▼

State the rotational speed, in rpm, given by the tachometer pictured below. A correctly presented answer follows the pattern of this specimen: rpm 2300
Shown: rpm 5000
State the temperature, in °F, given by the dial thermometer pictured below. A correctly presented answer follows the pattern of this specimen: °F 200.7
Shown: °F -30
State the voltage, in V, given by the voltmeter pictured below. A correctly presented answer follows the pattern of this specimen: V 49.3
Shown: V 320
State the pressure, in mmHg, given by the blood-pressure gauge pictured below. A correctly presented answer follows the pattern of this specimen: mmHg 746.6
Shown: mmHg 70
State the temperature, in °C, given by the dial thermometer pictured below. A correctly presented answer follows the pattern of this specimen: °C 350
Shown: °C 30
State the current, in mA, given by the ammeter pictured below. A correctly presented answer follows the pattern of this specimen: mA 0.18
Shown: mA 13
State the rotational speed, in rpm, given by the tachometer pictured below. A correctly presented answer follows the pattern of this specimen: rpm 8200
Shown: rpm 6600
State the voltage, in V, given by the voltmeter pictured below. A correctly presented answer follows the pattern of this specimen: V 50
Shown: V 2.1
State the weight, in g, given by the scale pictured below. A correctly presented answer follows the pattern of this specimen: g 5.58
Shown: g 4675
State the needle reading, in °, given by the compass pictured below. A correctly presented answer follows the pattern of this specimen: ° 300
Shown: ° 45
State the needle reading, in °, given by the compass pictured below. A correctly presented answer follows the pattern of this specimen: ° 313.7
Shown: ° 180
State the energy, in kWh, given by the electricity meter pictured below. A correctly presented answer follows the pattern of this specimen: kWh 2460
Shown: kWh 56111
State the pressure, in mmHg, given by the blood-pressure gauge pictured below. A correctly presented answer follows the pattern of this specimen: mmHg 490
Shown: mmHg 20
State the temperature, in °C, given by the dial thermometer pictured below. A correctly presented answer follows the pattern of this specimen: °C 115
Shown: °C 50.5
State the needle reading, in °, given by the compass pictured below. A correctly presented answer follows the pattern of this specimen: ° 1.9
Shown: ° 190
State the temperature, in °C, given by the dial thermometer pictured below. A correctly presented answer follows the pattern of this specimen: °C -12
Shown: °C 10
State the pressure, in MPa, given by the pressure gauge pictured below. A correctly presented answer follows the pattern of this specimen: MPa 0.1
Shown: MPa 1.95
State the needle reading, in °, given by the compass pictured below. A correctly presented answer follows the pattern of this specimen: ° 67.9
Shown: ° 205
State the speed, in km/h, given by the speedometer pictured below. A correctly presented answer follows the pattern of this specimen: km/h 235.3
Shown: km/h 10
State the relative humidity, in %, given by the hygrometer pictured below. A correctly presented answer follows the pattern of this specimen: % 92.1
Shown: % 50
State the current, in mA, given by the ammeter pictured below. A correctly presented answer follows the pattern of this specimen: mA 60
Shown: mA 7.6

▲

What this task involves ->
Rewrite every one of the lines above, renaming each occurrence of "specimen" to "sample" and leaving everything else as it is.

Exercise answer ->
State the rotational speed, in rpm, given by the tachometer pictured below. A correctly presented answer follows the pattern of this sample: rpm 2300
Shown: rpm 5000
State the temperature, in °F, given by the dial thermometer pictured below. A correctly presented answer follows the pattern of this sample: °F 200.7
Shown: °F -30
State the voltage, in V, given by the voltmeter pictured below. A correctly presented answer follows the pattern of this sample: V 49.3
Shown: V 320
State the pressure, in mmHg, given by the blood-pressure gauge pictured below. A correctly presented answer follows the pattern of this sample: mmHg 746.6
Shown: mmHg 70
State the temperature, in °C, given by the dial thermometer pictured below. A correctly presented answer follows the pattern of this sample: °C 350
Shown: °C 30
State the current, in mA, given by the ammeter pictured below. A correctly presented answer follows the pattern of this sample: mA 0.18
Shown: mA 13
State the rotational speed, in rpm, given by the tachometer pictured below. A correctly presented answer follows the pattern of this sample: rpm 8200
Shown: rpm 6600
State the voltage, in V, given by the voltmeter pictured below. A correctly presented answer follows the pattern of this sample: V 50
Shown: V 2.1
State the weight, in g, given by the scale pictured below. A correctly presented answer follows the pattern of this sample: g 5.58
Shown: g 4675
State the needle reading, in °, given by the compass pictured below. A correctly presented answer follows the pattern of this sample: ° 300
Shown: ° 45
State the needle reading, in °, given by the compass pictured below. A correctly presented answer follows the pattern of this sample: ° 313.7
Shown: ° 180
State the energy, in kWh, given by the electricity meter pictured below. A correctly presented answer follows the pattern of this sample: kWh 2460
Shown: kWh 56111
State the pressure, in mmHg, given by the blood-pressure gauge pictured below. A correctly presented answer follows the pattern of this sample: mmHg 490
Shown: mmHg 20
State the temperature, in °C, given by the dial thermometer pictured below. A correctly presented answer follows the pattern of this sample: °C 115
Shown: °C 50.5
State the needle reading, in °, given by the compass pictured below. A correctly presented answer follows the pattern of this sample: ° 1.9
Shown: ° 190
State the temperature, in °C, given by the dial thermometer pictured below. A correctly presented answer follows the pattern of this sample: °C -12
Shown: °C 10
State the pressure, in MPa, given by the pressure gauge pictured below. A correctly presented answer follows the pattern of this sample: MPa 0.1
Shown: MPa 1.95
State the needle reading, in °, given by the compass pictured below. A correctly presented answer follows the pattern of this sample: ° 67.9
Shown: ° 205
State the speed, in km/h, given by the speedometer pictured below. A correctly presented answer follows the pattern of this sample: km/h 235.3
Shown: km/h 10
State the relative humidity, in %, given by the hygrometer pictured below. A correctly presented answer follows the pattern of this sample: % 92.1
Shown: % 50
State the current, in mA, given by the ammeter pictured below. A correctly presented answer follows the pattern of this sample: mA 60
Shown: mA 7.6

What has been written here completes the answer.